Growing up, if you’d find toddlers looking in a mirror, they will most likely lie down and find any kind of position in front of it. This time, they’re curious about themselves. Soon, they’ll be curious enough to learn about others and anything that surrounds them.
Questions will erupt from these wide eyes and perked-up ears. As the adult, you’ll have to give your best answering their simple to surprising inquiries, like where does the rain come from, how do babies come to this world, or why the skies are blue.
Kids Deal with Their Curiosity Via Different Approaches
Children may be shown the same thing and while everyone will be curious, they will approach it in different manners. Take for instance a frog. Some may not help themselves but touch the animal. Others, on the other hand, may just want to know what those frogs think, how their voice sounds, etc.
It’s important to note that curiosity isn’t a trait you can increase over time with children. The best that teachers, parents, or caregivers can do is to stimulate their curiosity through various activities.
Children who live in a monotonous environment may learn slower than their peers that are exposed to a dynamic environment, being at an age when they are most receptive to changes. If you want to foster learning in children, then it would help to expose them to varieties at home or in a daycare center.
Curiosity Is the Avenue to Learning
Being innate, we tend to forget that it’s mostly curiosity that leads us to do certain things, which is why it’s not surprising that we not only spend on our basic needs; we also spend as much time and money on entertainment or anything that keeps our mind running.
When curiosity is directed the right way, children can gain knowledge and skills that will stay with them throughout their lifetime.
In the education system, they learn most of their lifelong skills not just from academics but also from extracurricular activities like sports, clubs, field trips, or summer camps. All these can trigger their curiosity not just in the four walls of their classrooms.
Trigger Curiosity in Kids
Since a curious kid learns more and better, you might want to raise yours filled with wonders about the world that would soon translate into their careers or overall future.
At this time, what you can do is provide them with unstructured activities that can trigger their curiosity; hence, learning. Good thing, even with short attention spans, you can easily spark interest in young children.
Secure versus Anxious Children
First off, provide the children with an environment that can make them feel they can just freely ask questions and receive support in their exploration.
Take note that a secure kid will ask more questions than the anxious one, so make sure that they feel at ease. When taken to new places, secure children will feel more excited while anxious kids will just be quiet and even feel uncomfortable.

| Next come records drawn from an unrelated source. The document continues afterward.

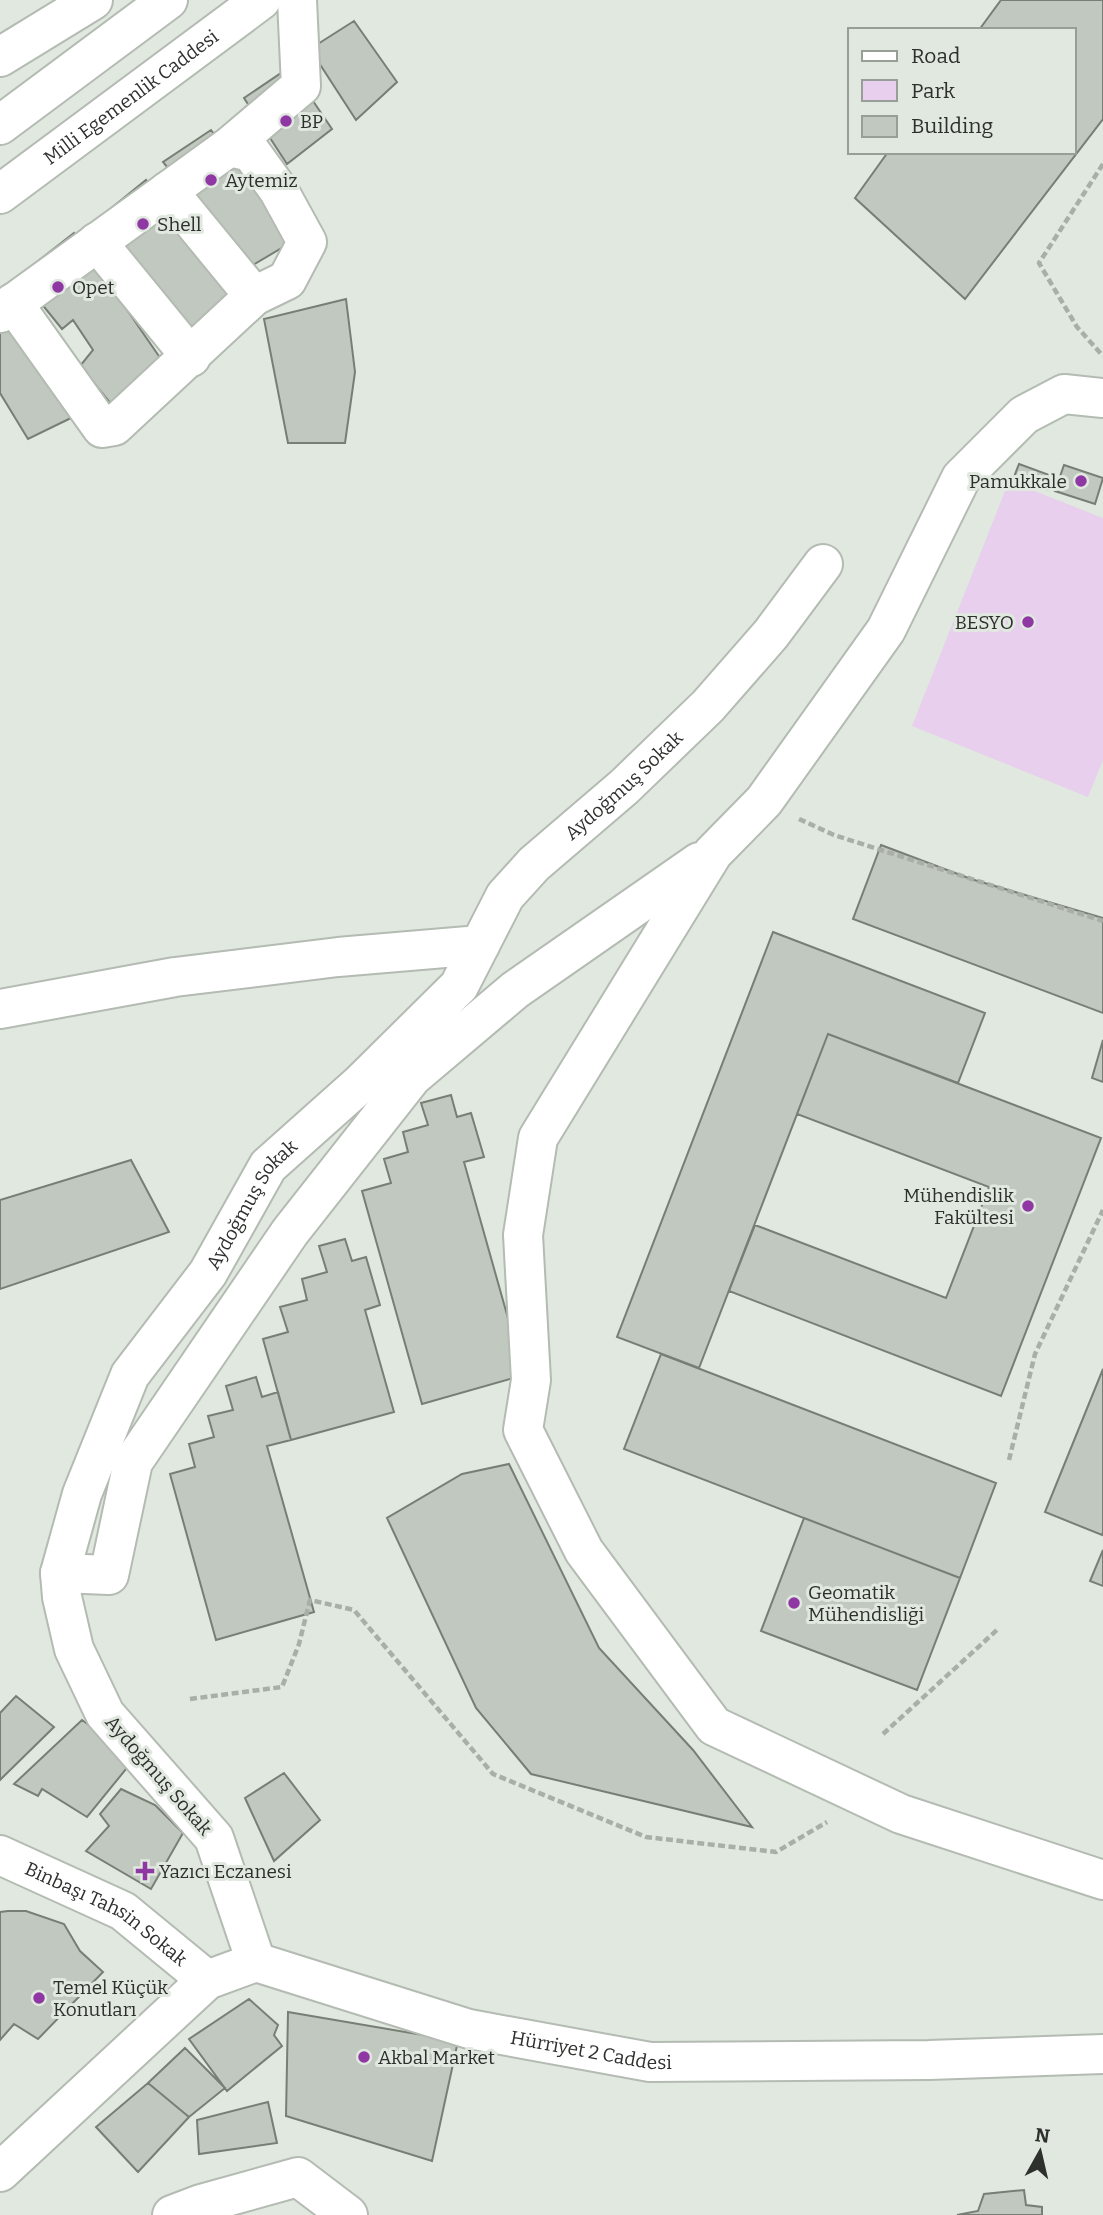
<svg xmlns="http://www.w3.org/2000/svg" width="1103" height="2215" font-family="Bitter,serif">
<rect width="100%" height="100%" fill="#e0e8df"/>
<path fill="#e7cfed" d="M 1009,481 L 1103,518 L 1103,760 L 1088,797 L 912,726 Z"/>
<path fill="#c1c8bf" stroke="#777e75" stroke-width="2" d="M 1001,0 L 1103,0 L 1103,119 L 965,299 L 855,198 L 888,152 L 1073,152 L 1073,30 L 979,30 Z
M 354,21 L 397,82 L 356,120 L 310,49 Z
M 290,67 L 332,129 L 287,164 L 244,98 Z
M 211,130 L 295,240 L 248,268 L 163,162 Z
M 146,180 L 237,290 L 186,332 L 98,219 Z
M 74,233 L 163,362 L 111,404 L 80,366 L 93,350 L 73,320 L 62,329 L 19,276 Z
M 346,299 L 355,372 L 345,443 L 288,443 L 264,319 Z
M 0,310 L 73,417 L 28,439 L 0,393 Z
M 1019,464 L 1052,476 L 1048,490 L 1014,477 Z
M 1064,465 L 1103,478 L 1095,504 L 1055,491 Z
M 881,845 L 971,879 L 1103,918 L 1103,1013 L 853,919 Z
M 773,932 L 985,1013 L 958,1083 L 828,1034 L 699,1368 L 617,1337 Z
M 828,1034 L 1101,1138 L 1001,1396 L 729,1291 L 755,1225 L 946,1298 L 989,1187 L 797,1114 Z
M 1103,1040 L 1103,1082 L 1092,1078 Z
M 451,1095 L 457,1117 L 471,1113 L 484,1157 L 464,1162 L 524,1375 L 422,1404 L 362,1191 L 391,1183 L 384,1159 L 408,1152 L 403,1132 L 428,1125 L 421,1103 Z
M 131,1160 L 169,1232 L 0,1289 L 0,1200 Z
M 345,1239 L 352,1261 L 366,1257 L 380,1305 L 365,1310 L 394,1412 L 291,1440 L 263,1339 L 288,1332 L 280,1307 L 307,1300 L 302,1279 L 327,1272 L 319,1246 Z
M 661,1354 L 996,1483 L 960,1578 L 624,1449 Z
M 1103,1369 L 1103,1532 L 1102,1535 L 1045,1512 Z
M 256,1377 L 262,1397 L 278,1392 L 291,1440 L 267,1446 L 314,1612 L 216,1640 L 170,1474 L 195,1467 L 189,1444 L 214,1437 L 208,1416 L 233,1410 L 226,1386 Z
M 509,1464 L 599,1648 L 693,1750 L 752,1827 L 531,1774 L 476,1708 L 387,1518 L 462,1474 Z
M 804,1518 L 960,1578 L 917,1690 L 761,1631 Z
M 1103,1550 L 1103,1586 L 1090,1581 Z
M 16,1696 L 54,1727 L 0,1780 L 0,1713 Z
M 82,1720 L 135,1758 L 87,1817 L 42,1789 L 38,1796 L 14,1784 Z
M 284,1773 L 320,1820 L 274,1861 L 245,1798 Z
M 121,1789 L 155,1805 L 183,1833 L 151,1889 L 86,1851 L 109,1826 L 100,1814 Z
M 8,1911 L 26,1911 L 64,1924 L 80,1951 L 103,1972 L 38,2039 L 14,2024 L 0,2040 L 0,1912 Z
M 249,1999 L 278,2025 L 274,2035 L 282,2046 L 227,2091 L 189,2039 Z
M 288,2012 L 458,2041 L 432,2161 L 286,2116 Z
M 185,2048 L 225,2088 L 189,2117 L 148,2083 Z
M 148,2083 L 189,2117 L 138,2172 L 96,2127 Z
M 268,2102 L 277,2143 L 199,2154 L 197,2120 Z
M 1024,2190 L 1026,2205 L 1042,2207 L 1042,2215 L 957,2215 L 978,2211 L 984,2194 Z"/>
<g fill="none" stroke-linecap="round" stroke-linejoin="round">
<g stroke="#b3bbb2" stroke-width="42">
<g id="minor">
<path d="M 0,57 L 93,0"/>
<path d="M 168,191 L 254,296"/>
<path d="M 97,242 L 191,357"/>
<path d="M 13,303 L 102,428 L 114,426 L 254,296 L 287,280 L 307,242 L 279,191 L 251,152 L 229,147"/>
<path d="M 0,313 L 229,147 L 301,86 L 297,0"/>
<path d="M 1103,398 L 1064,394 L 1024,415 L 961,478 L 886,630 L 764,801 L 713,853 L 538,1138 L 523,1235 L 531,1380 L 523,1430 L 584,1551 L 714,1726 L 901,1814 L 1103,1880"/>
<path d="M 0,1009 L 175,977 L 338,957 L 480,945"/>
<path d="M 60,1573 L 109,1575 L 133,1462 L 290,1232 L 412,1077 L 515,990 L 699,862"/>
<path id="s1" d="M 0,1855 L 123,1911 L 207,1980"/>
<path id="s2" d="M 256,1962 L 214,1838 L 105,1714 L 74,1649 L 62,1597 L 60,1573 L 82,1494 L 130,1375 L 208,1273 L 268,1166 L 360,1084 L 459,986 L 505,896 L 534,864 L 624,787 L 708,706 L 771,634 L 823,564"/>
<path id="s3" d="M 0,2172 L 207,1980 L 256,1962 L 469,2029 L 650,2062 L 929,2060 L 1103,2054"/>
<path d="M 172,2215 L 201,2204 L 298,2177 L 348,2215"/>
</g>
</g>
<g stroke="#b3bbb2" stroke-width="42">
<g id="highway">
<path d="M 0,125 L 168,0"/>
<path id="s4" d="M 0,194 L 261,0"/>
</g>
</g>
<path stroke="#a9afa8" stroke-width="4.5" stroke-dasharray="7 3.5" stroke-linecap="butt" d="M 1103,164 L 1039,263 L 1077,327 L 1103,356
M 799,819 L 834,835 L 1103,921
M 1009,1460 L 1035,1354 L 1103,1210
M 190,1699 L 282,1687 L 299,1644 L 310,1600 L 354,1610 L 493,1774 L 646,1837 L 776,1852 L 827,1822
M 883,1734 L 997,1630"/>
<use href="#minor" stroke="#fff" stroke-width="38"/>
<use href="#highway" stroke="#fff" stroke-width="38"/>
</g>
<g fill="#8f38a4" stroke="#e0e8df" stroke-width="2.5">
<circle cx="286" cy="121" r="7"/>
<circle cx="211" cy="180" r="7"/>
<circle cx="143" cy="224" r="7"/>
<circle cx="58" cy="287" r="7"/>
<circle cx="1081" cy="481" r="7"/>
<circle cx="1028" cy="622" r="7"/>
<circle cx="1028" cy="1206" r="7"/>
<circle cx="794" cy="1603" r="7"/>
<path d="M141.5 1860.5h7v7h7v7h-7v7h-7v-7h-7v-7h7z"/>
<circle cx="39" cy="1998" r="7"/>
<circle cx="364" cy="2057" r="7"/>
</g>
<g text-anchor="middle" stroke-width="6" stroke-linejoin="round" paint-order="stroke">
<g font-size="19" fill="#2d302c" stroke="#e0e8df">
<text dy="7" stroke="none"><textPath href="#s4" startOffset="163">Milli Egemenlik Caddesi</textPath></text>
<text dy="7" stroke="none"><textPath href="#s2" startOffset="1433">Aydoğmuş Sokak</textPath></text>
<text dy="7" stroke="none"><textPath href="#s2" startOffset="866">Aydoğmuş Sokak</textPath></text>
<text transform="translate(159 1775) rotate(49)" y="7">Aydoğmuş Sokak</text>
<text dy="7" stroke="none"><textPath href="#s1" startOffset="122">Binbaşı Tahsin Sokak</textPath></text>
<text dy="7" stroke="none"><textPath href="#s3" startOffset="682">Hürriyet 2 Caddesi</textPath></text>
</g>
<g font-size="19" fill="#2d302c" stroke="#e0e8df" text-anchor="start">
<text x="300" y="128">BP</text>
<text x="225" y="187">Aytemiz</text>
<text x="157" y="231">Shell</text>
<text x="72" y="294">Opet</text>
<text x="1067" y="488" text-anchor="end">Pamukkale</text>
<text x="1014" y="629" text-anchor="end">BESYO</text>
<text x="1014" y="1202" text-anchor="end">Mühendislik<tspan x="1014" dy="22">Fakültesi</tspan></text>
<text x="808" y="1599">Geomatik<tspan x="808" dy="22">Mühendisliği</tspan></text>
<text x="159" y="1878">Yazıcı Eczanesi</text>
<text x="53" y="1994">Temel Küçük<tspan x="53" dy="22">Konutları</tspan></text>
<text x="378" y="2064">Akbal Market</text>
</g>
</g>
<rect x="848" y="28" width="228" height="126" fill="#e0e8df" stroke="#989e97" stroke-width="2"/>
<rect x="862" y="51" width="35" height="10" fill="#ffffff" stroke="#989e97" stroke-width="2"/>
<text x="911" y="63" font-size="21" fill="#2d302c">Road</text>
<rect x="862" y="80" width="35" height="21" fill="#e7cfed" stroke="#989e97" stroke-width="2"/>
<text x="911" y="98" font-size="21" fill="#2d302c">Park</text>
<rect x="862" y="116" width="35" height="21" fill="#c1c8bf" stroke="#989e97" stroke-width="2"/>
<text x="911" y="133" font-size="21" fill="#2d302c">Building</text>
<g transform="translate(1040 2152) rotate(8)" stroke="#e0e8df" stroke-width="5" paint-order="stroke">
<path d="M0-5L12 26L0 18L-12 26Z" fill="#2d302c"/>
<text y="-10" font-size="19" font-weight="bold" text-anchor="middle" fill="#2d302c">N</text>
</g>
</svg>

Anxiety can greatly hinder learning. Anxious children will be more hesitant to explore either their internal or external world. You can help these kids by offering them ample assurances, which would mean extra patience, attention, and time.
Curiosity Starts at Home
Children are natural mimics and the first things that they copy are from home. They get their early learning, habits, and more from their parents, so parents should strive to be great role models. Here are some tips to stimulate their curiosity:
Teach children to ask questions by wondering aloud yourself. This teaches them to put into words whatever they are wondering in their minds.
Show them to places
Bring your kids to other places. Go to museums, shows, or as simple as let them play in the backyard, so they can get their curiosity piqued outside from home.
Prompt their thinking
Before answering, ask what they’re thinking about first. Don’t guess their questions before they can say it.
Encourage their natural interest
Children gravitate to things they’re naturally interested in at certain phases. If they like dinosaurs right now, then give them anything dinosaur-related. If this just comes as a phase, then move on to another interest.
Make sure their environment is stimulating for thoughts, interactions, and learning. Get them to ask in words and make them feel supported whatever they invest their interest in.